BEGIN Text block
God forms man out of the dust of the ground in His own image and likeness. The Image of God in whom man is created is Jesus Christ Himself so that man is made to exist in Christ. The foundation and principle of man’s being, the “cornerstone” of his existence is communion with God. This means that to be in God is the only manner of existence that is natural to man.

Remember what you have learned by hearing the doctrines of the Church sung on the Feasts of Christ’s Nativity and His Ascension into Heaven. Christ, the Son of God, empties Himself and clothes Himself in our humanity taken from the dust of the ground in the womb of the blessed Virgin. He unites our humanity to His own His divine Person and becomes man without change. That is to say, when He becomes man, He does not cease to be God, nor does He become Someone else. Christ is Himself in His inner identity God the Son, who clothes Himself in our human nature and becomes fully man. As man, God the Son destroys death by His death on the Cross. In His humanity, He is raised from the dead. In His humanity He ascends in glory where He is seated at the right hand of God the Father in His humanity; i.e. in our humanity.
END Text block
:: Task to carry out ::
Continue the passage on man's creation in the image of God and Christ taking on our humanity, picking up right after its final sentence.
BEGIN Exercise data
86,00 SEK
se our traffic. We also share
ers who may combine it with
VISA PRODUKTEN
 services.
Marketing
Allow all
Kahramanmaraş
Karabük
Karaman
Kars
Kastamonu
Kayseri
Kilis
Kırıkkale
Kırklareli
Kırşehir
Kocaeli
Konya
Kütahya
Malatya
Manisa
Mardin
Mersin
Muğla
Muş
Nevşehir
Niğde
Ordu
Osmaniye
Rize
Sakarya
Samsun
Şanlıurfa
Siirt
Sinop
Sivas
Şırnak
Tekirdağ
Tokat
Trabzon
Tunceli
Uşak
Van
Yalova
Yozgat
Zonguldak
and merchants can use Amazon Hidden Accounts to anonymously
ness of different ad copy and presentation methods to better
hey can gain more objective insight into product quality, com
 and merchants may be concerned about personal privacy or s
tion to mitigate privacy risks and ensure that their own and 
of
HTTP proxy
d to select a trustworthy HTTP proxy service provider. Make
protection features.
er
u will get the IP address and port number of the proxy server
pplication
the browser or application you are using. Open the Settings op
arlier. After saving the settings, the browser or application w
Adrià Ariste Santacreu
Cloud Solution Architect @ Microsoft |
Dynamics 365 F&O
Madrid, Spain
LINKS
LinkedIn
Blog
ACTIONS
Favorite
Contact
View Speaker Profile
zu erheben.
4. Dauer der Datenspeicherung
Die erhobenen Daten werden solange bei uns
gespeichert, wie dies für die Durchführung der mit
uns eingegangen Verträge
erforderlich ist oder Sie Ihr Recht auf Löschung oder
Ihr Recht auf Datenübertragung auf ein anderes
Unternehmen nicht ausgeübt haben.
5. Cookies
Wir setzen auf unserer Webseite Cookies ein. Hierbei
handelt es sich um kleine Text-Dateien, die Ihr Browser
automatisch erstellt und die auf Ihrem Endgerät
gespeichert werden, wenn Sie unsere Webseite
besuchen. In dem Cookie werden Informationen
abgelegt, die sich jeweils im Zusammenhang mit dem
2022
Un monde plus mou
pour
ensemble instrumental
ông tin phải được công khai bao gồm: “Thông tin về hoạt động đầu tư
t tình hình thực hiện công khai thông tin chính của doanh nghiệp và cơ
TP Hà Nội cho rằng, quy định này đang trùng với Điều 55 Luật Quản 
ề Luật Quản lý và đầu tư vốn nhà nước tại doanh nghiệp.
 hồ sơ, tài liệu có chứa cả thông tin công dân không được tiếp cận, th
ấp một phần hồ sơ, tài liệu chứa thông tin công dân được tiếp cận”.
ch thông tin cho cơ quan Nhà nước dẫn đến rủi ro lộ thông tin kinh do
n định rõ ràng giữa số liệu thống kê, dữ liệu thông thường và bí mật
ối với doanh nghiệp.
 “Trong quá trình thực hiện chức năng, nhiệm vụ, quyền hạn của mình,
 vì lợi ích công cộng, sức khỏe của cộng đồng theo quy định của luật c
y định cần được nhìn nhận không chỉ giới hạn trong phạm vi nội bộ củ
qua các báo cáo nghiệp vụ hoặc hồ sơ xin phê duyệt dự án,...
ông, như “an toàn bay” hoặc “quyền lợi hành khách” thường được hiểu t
END Exercise data
:: Written response ::
You see how the doctrine of the Church is proclaiming to us the great mystery of our being. We were created in the image of God, i.e. in the Person of Christ – not outside of Christ but in Christ. In His Holy Pascha and Ascension Christ does “no more” than to restore our humanity to what is most natural to us: to exist, to move and have our being not outside of God but in God, i.e. in the grace of Our Lord Jesus Christ, in the love of God the Father and in the communion of the Holy Spirit.

From this, we learn that our present existence in which we are separated from God is unnatural to us. Indeed, the fathers of the Church say that we exist in a manner that is against our nature. It is manifestly obvious that we exist apart from God even beyond the fact that we are subject to death and corruption. We do not know God. We are wholly ignorant of Him. If someone didn’t teach us about the biblical God we would have no idea He existed. We do not exist in the grace, the love and the communion of the Holy Trinity. We live in the brutality of nature, which we must subdue by the power of our tools and machines so that we can survive. We live at enmity with each other. Even intimate family members can become our enemies at the turn of a dime. We live in ghettoes of ethnic divisions, class distinctions, political ideologies, religious belief systems. And out of these ghettoes proceed wars and rumors of war. We dream of a peaceful world but all of our solutions both religious and political seem only to produce more divisions and more disenfranchised.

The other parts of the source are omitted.